__Task input__.
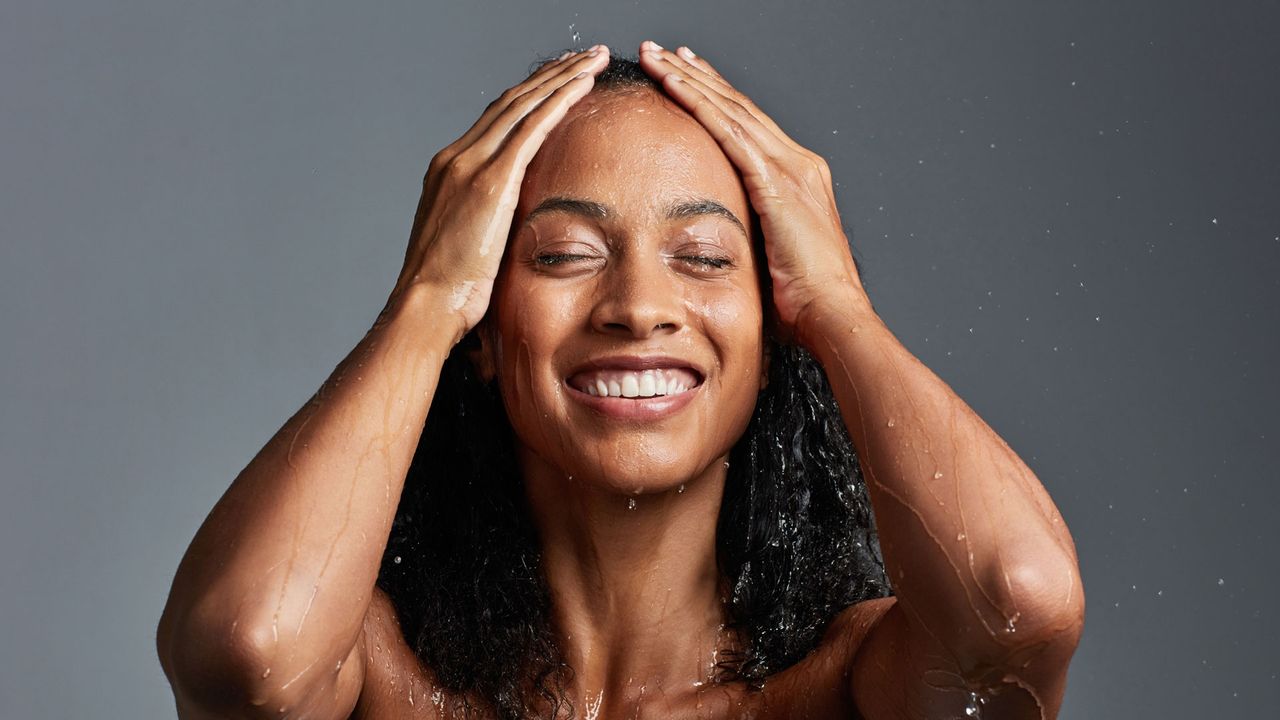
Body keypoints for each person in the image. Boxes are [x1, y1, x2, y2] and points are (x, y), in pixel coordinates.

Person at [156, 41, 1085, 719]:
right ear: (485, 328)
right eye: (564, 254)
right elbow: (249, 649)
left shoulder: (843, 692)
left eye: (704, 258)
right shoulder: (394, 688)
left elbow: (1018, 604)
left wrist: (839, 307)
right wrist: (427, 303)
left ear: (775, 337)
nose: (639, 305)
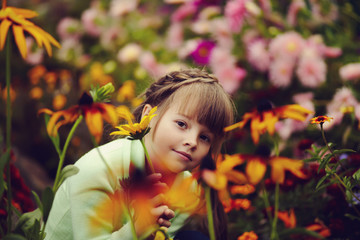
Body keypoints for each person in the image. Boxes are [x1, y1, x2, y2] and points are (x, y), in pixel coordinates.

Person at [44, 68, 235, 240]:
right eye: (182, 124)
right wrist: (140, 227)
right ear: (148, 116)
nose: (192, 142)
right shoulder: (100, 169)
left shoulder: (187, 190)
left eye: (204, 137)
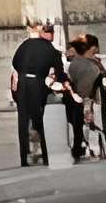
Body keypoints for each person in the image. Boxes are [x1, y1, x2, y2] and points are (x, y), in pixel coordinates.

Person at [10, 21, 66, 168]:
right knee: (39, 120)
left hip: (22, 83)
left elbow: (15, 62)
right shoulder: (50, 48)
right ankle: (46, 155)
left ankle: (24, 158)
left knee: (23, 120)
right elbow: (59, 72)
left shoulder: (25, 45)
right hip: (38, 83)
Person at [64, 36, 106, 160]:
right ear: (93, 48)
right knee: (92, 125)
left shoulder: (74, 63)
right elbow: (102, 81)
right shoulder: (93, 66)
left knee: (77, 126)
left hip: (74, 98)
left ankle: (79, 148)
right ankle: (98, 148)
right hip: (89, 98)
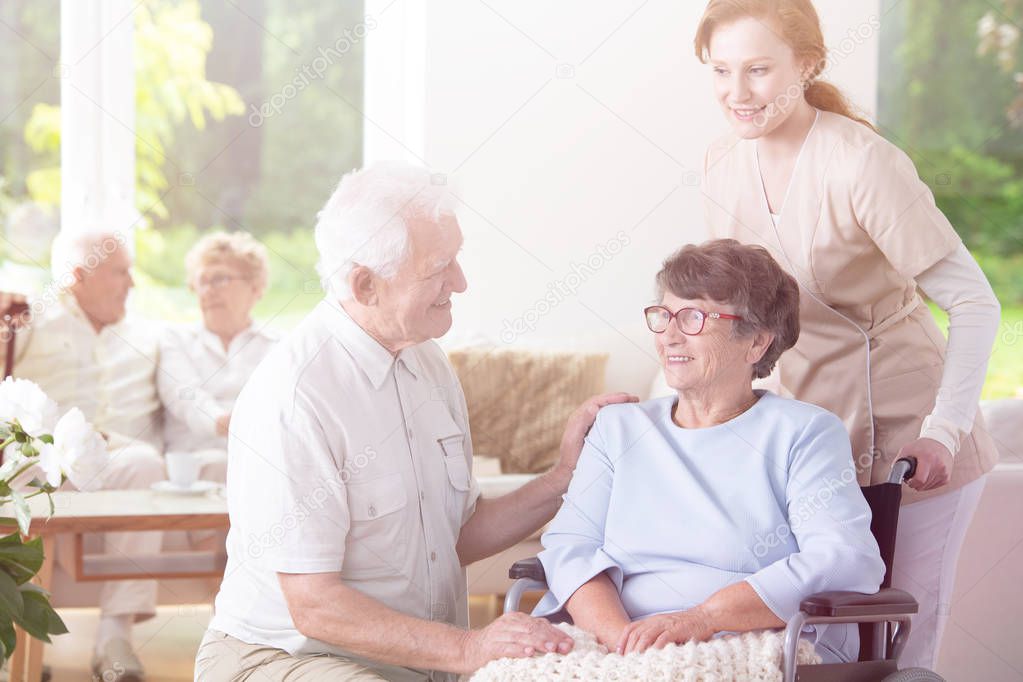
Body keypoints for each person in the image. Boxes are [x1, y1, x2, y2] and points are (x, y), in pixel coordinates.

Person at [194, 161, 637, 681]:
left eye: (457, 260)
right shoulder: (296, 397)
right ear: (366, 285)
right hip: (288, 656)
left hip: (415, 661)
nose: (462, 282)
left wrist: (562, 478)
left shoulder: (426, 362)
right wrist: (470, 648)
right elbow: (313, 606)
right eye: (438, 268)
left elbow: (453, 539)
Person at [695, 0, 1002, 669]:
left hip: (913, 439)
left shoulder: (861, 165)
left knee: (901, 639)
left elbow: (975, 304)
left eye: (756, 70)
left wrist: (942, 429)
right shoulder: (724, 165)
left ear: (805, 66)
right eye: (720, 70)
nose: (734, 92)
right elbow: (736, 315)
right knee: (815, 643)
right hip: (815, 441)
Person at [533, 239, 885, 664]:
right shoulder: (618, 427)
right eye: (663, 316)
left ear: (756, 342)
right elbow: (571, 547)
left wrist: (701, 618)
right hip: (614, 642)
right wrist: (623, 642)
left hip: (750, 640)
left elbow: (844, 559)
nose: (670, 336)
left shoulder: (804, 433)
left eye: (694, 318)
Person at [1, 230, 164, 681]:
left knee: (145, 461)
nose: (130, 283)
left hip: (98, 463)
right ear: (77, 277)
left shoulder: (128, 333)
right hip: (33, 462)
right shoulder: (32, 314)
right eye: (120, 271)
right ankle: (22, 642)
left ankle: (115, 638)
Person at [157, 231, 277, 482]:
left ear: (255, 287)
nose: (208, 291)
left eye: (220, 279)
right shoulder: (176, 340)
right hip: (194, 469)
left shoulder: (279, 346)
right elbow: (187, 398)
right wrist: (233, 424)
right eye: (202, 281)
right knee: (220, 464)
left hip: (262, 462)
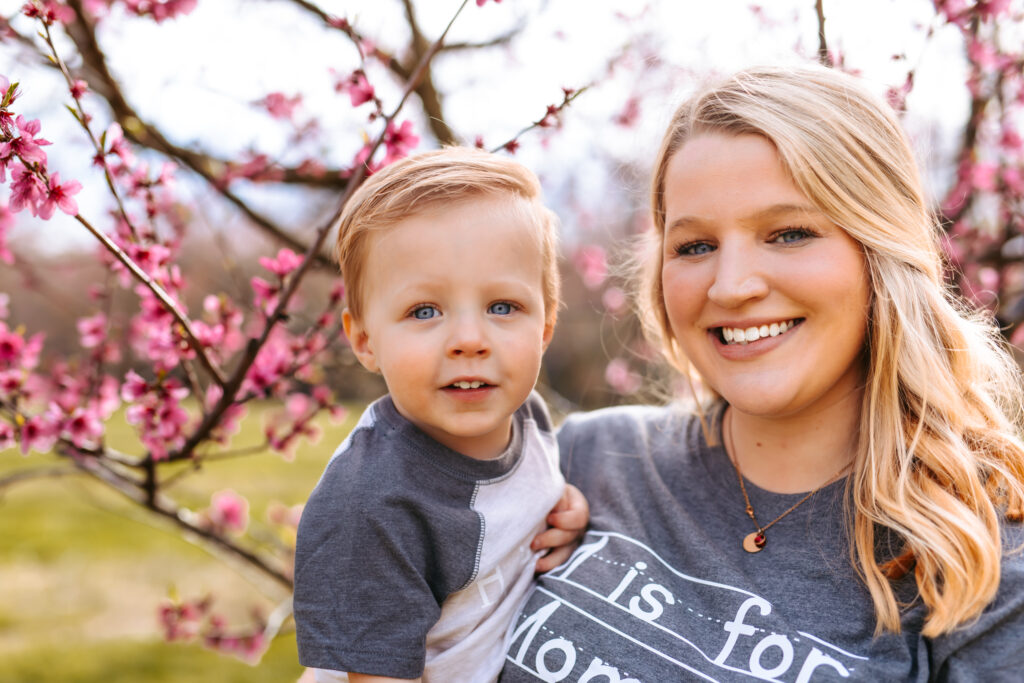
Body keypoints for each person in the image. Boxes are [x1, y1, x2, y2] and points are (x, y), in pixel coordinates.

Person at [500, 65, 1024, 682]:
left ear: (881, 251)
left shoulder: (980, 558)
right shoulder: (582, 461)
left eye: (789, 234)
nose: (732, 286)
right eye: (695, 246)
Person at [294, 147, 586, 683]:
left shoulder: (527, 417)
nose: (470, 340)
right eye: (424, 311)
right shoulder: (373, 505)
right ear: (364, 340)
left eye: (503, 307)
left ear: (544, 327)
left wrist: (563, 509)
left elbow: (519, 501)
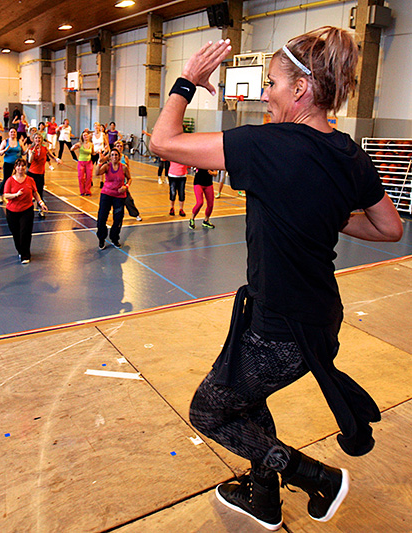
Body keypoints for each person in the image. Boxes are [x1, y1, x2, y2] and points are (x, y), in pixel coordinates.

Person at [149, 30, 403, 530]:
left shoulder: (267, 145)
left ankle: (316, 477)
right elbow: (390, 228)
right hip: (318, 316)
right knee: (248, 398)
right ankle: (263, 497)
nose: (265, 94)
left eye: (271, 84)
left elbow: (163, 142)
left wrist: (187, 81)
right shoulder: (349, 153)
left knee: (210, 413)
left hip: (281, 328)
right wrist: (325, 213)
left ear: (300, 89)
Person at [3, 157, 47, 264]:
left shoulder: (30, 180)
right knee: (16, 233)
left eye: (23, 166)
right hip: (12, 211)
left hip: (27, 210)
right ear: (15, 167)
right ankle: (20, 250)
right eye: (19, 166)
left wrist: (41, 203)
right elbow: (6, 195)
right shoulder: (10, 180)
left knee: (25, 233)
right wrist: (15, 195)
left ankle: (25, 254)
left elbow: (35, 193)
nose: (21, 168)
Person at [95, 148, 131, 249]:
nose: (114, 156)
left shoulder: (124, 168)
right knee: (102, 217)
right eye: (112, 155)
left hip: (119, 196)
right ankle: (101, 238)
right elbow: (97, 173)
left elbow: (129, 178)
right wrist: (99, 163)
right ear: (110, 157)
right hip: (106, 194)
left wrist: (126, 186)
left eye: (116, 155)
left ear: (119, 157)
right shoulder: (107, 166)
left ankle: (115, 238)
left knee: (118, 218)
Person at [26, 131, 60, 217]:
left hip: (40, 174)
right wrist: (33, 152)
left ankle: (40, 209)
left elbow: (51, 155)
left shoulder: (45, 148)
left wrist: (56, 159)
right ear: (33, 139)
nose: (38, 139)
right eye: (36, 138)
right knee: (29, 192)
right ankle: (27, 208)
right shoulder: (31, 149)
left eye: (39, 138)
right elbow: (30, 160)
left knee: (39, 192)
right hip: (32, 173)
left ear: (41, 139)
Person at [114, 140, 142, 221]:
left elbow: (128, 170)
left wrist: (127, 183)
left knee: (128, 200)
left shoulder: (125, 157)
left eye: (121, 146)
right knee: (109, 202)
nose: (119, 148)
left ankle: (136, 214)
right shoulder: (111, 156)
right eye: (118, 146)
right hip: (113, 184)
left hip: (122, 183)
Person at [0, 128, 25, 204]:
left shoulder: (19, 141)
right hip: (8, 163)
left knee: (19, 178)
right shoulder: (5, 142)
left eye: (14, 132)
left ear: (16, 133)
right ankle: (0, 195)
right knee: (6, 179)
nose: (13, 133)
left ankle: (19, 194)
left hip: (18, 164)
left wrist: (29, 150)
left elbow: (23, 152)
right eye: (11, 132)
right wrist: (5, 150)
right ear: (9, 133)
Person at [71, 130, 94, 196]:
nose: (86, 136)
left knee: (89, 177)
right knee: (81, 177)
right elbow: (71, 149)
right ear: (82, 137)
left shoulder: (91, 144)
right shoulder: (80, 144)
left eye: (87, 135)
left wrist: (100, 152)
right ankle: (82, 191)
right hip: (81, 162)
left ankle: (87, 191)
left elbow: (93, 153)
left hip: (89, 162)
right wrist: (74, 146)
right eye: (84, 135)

__What the task asks__. Reproduce the data above word for word and omit the images.

__Written answer__.
Body keypoints for each person in the image. Boxes are [x1, y1, x2, y2] and points are (x, y), in pixel coordinates.

Person at [156, 41, 1085, 719]:
right ear: (485, 328)
right eye: (564, 254)
right elbow: (249, 649)
left shoulder: (843, 692)
left eye: (704, 258)
right shoulder: (394, 688)
left elbow: (1018, 604)
left wrist: (839, 307)
right wrist: (427, 303)
left ear: (775, 337)
nose: (639, 305)
Body keypoints for each person in the image. Boxes are [x1, y1, x2, y2] and points are (x, y), in pixel coordinates.

Person at [44, 68, 235, 240]:
right eye: (182, 124)
right wrist: (140, 227)
right ear: (148, 116)
nose: (192, 142)
right shoulder: (100, 169)
left shoulder: (187, 190)
left eye: (204, 137)
Body keypoints for each person in the image. Boxes are [x1, y1, x2, y2] and points are (x, y), in pixel coordinates.

Person at [10, 21, 66, 168]:
right knee: (39, 120)
left hip: (22, 83)
left elbow: (15, 62)
right shoulder: (50, 48)
right ankle: (46, 155)
left ankle: (24, 158)
left knee: (23, 120)
right elbow: (59, 72)
left shoulder: (25, 45)
right hip: (38, 83)
Person at [64, 36, 106, 160]:
right ear: (93, 48)
right knee: (92, 125)
left shoulder: (74, 63)
right elbow: (102, 81)
right shoulder: (93, 66)
left knee: (77, 126)
left hip: (74, 98)
left ankle: (79, 148)
right ankle: (98, 148)
right hip: (89, 98)
Body keypoints for each person in the image. Boxes are [x1, y1, x2, y2] and points are (x, y), in pixel coordinates.

Person at [194, 161, 637, 681]:
left eye: (457, 260)
right shoulder: (296, 397)
right ear: (366, 285)
right hip: (288, 656)
left hip: (415, 661)
nose: (462, 282)
left wrist: (562, 478)
left shoulder: (426, 362)
right wrist: (470, 648)
right elbow: (313, 606)
right eye: (438, 268)
left elbow: (453, 539)
Person at [695, 0, 1002, 669]:
left hip: (913, 439)
left shoulder: (861, 165)
left knee: (901, 639)
left elbow: (975, 304)
left eye: (756, 70)
left wrist: (942, 429)
right shoulder: (724, 165)
left ear: (805, 66)
right eye: (720, 70)
nose: (734, 92)
right elbow: (736, 315)
right knee: (815, 643)
right hip: (815, 441)
Person at [533, 239, 885, 664]:
right shoulder: (618, 427)
right eye: (663, 316)
left ear: (756, 342)
right elbow: (571, 547)
left wrist: (701, 618)
right hip: (614, 642)
right wrist: (623, 642)
left hip: (750, 640)
left elbow: (844, 559)
nose: (670, 336)
left shoulder: (804, 433)
left eye: (694, 318)
Person at [1, 230, 164, 681]:
left knee: (145, 461)
nose: (130, 283)
left hip: (98, 463)
right ear: (77, 277)
left shoulder: (128, 333)
right hip: (33, 462)
right shoulder: (32, 314)
right eye: (120, 271)
right ankle: (22, 642)
left ankle: (115, 638)
Person at [157, 231, 277, 482]:
left ear: (255, 287)
nose: (208, 291)
left eye: (220, 279)
right shoulder: (176, 340)
right hip: (194, 469)
left shoulder: (279, 346)
right elbow: (187, 398)
right wrist: (233, 424)
right eye: (202, 281)
right knee: (220, 464)
left hip: (262, 462)
Body keypoints for each person in the image. Boxes are [x1, y1, x2, y2] and points are (x, y), in pixel coordinates.

Person at [500, 65, 1024, 682]:
left ear: (881, 251)
left shoulder: (980, 558)
right shoulder: (582, 461)
left eye: (789, 234)
nose: (732, 286)
right eye: (695, 246)
Person at [294, 147, 586, 683]:
left shoulder: (527, 417)
nose: (470, 340)
right eye: (424, 311)
right shoulder: (373, 505)
right ear: (364, 340)
left eye: (503, 307)
left ear: (544, 327)
left wrist: (563, 509)
left elbow: (519, 501)
Body keypoints for each person in the image. Boxes are [x1, y1, x2, y2] and points are (x, y), in pixel coordinates.

Person at [149, 30, 403, 530]:
left shoulder: (267, 145)
left ankle: (316, 477)
right elbow: (390, 228)
right hip: (318, 316)
right knee: (248, 398)
right ankle: (263, 497)
nose: (265, 94)
left eye: (271, 84)
left elbow: (163, 142)
left wrist: (187, 81)
right shoulder: (349, 153)
left knee: (210, 413)
left hip: (281, 328)
right wrist: (325, 213)
left ear: (300, 89)
Person at [3, 157, 47, 264]:
left shoulder: (30, 180)
right knee: (16, 233)
left eye: (23, 166)
right hip: (12, 211)
left hip: (27, 210)
right ear: (15, 167)
right ankle: (20, 250)
right eye: (19, 166)
left wrist: (41, 203)
right elbow: (6, 195)
right shoulder: (10, 180)
left knee: (25, 233)
right wrist: (15, 195)
left ankle: (25, 254)
left elbow: (35, 193)
nose: (21, 168)
Person at [95, 148, 131, 249]:
nose: (114, 156)
left shoulder: (124, 168)
right knee: (102, 217)
right eye: (112, 155)
left hip: (119, 196)
right ankle: (101, 238)
right elbow: (97, 173)
left elbow: (129, 178)
right wrist: (99, 163)
right ear: (110, 157)
right hip: (106, 194)
left wrist: (126, 186)
left eye: (116, 155)
left ear: (119, 157)
right shoulder: (107, 166)
left ankle: (115, 238)
left knee: (118, 218)
Person at [26, 131, 60, 217]:
left hip: (40, 174)
right wrist: (33, 152)
left ankle: (40, 209)
left elbow: (51, 155)
left shoulder: (45, 148)
left wrist: (56, 159)
right ear: (33, 139)
nose: (38, 139)
right eye: (36, 138)
right knee: (29, 192)
right ankle: (27, 208)
right shoulder: (31, 149)
left eye: (39, 138)
right elbow: (30, 160)
left knee: (39, 192)
right hip: (32, 173)
left ear: (41, 139)
Person at [114, 140, 142, 221]:
left elbow: (128, 170)
left wrist: (127, 183)
left knee: (128, 200)
left shoulder: (125, 157)
left eye: (121, 146)
right knee: (109, 202)
nose: (119, 148)
left ankle: (136, 214)
right shoulder: (111, 156)
right eye: (118, 146)
right hip: (113, 184)
left hip: (122, 183)
Person at [0, 128, 25, 204]:
left shoulder: (19, 141)
right hip: (8, 163)
left knee: (19, 178)
right shoulder: (5, 142)
left eye: (14, 132)
left ear: (16, 133)
right ankle: (0, 195)
right knee: (6, 179)
nose: (13, 133)
left ankle: (19, 194)
left hip: (18, 164)
left wrist: (29, 150)
left elbow: (23, 152)
right eye: (11, 132)
right wrist: (5, 150)
right ear: (9, 133)
Person at [71, 130, 94, 196]:
nose: (86, 136)
left knee: (89, 177)
right knee: (81, 177)
right elbow: (71, 149)
right ear: (82, 137)
left shoulder: (91, 144)
right shoulder: (80, 144)
left eye: (87, 135)
left wrist: (100, 152)
right ankle: (82, 191)
right hip: (81, 162)
left ankle: (87, 191)
left elbow: (93, 153)
left hip: (89, 162)
right wrist: (74, 146)
right eye: (84, 135)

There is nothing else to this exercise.